## Items from a data source:

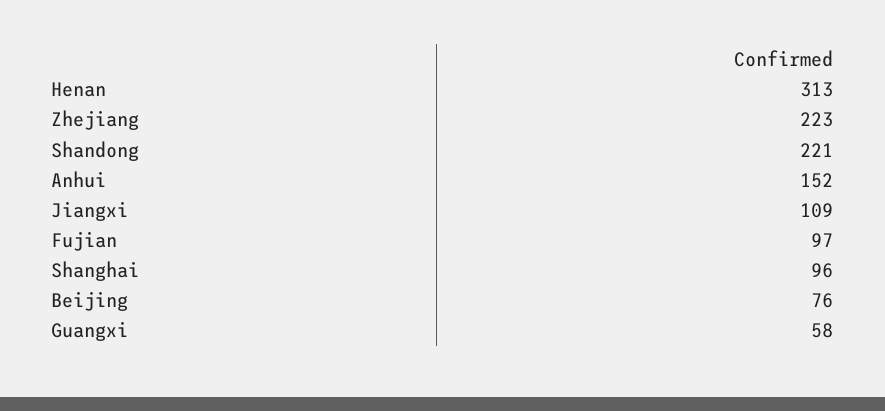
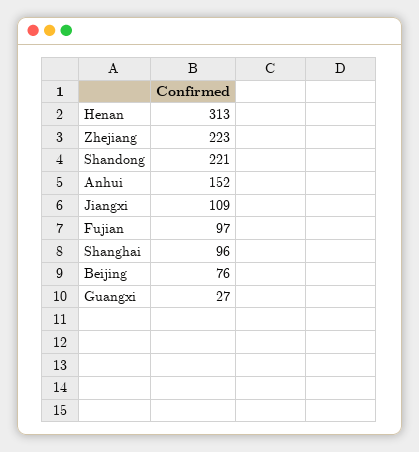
  {
    "Henan": 313,
    "Zhejiang": 223,
    "Shandong": 221,
    "Anhui": 152,
    "Jiangxi": 109,
    "Fujian": 97,
    "Shanghai": 96,
    "Beijing": 76,
-   "Guangxi": 58
+   "Guangxi": 27
  }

## Exercise objective:
All entries are to be duplicated exactly, with the pictures left out.

## Solution for this exercise:
  {
    "Henan": 313,
    "Zhejiang": 223,
    "Shandong": 221,
    "Anhui": 152,
    "Jiangxi": 109,
    "Fujian": 97,
    "Shanghai": 96,
    "Beijing": 76,
-   "Guangxi": 58
+   "Guangxi": 27
  }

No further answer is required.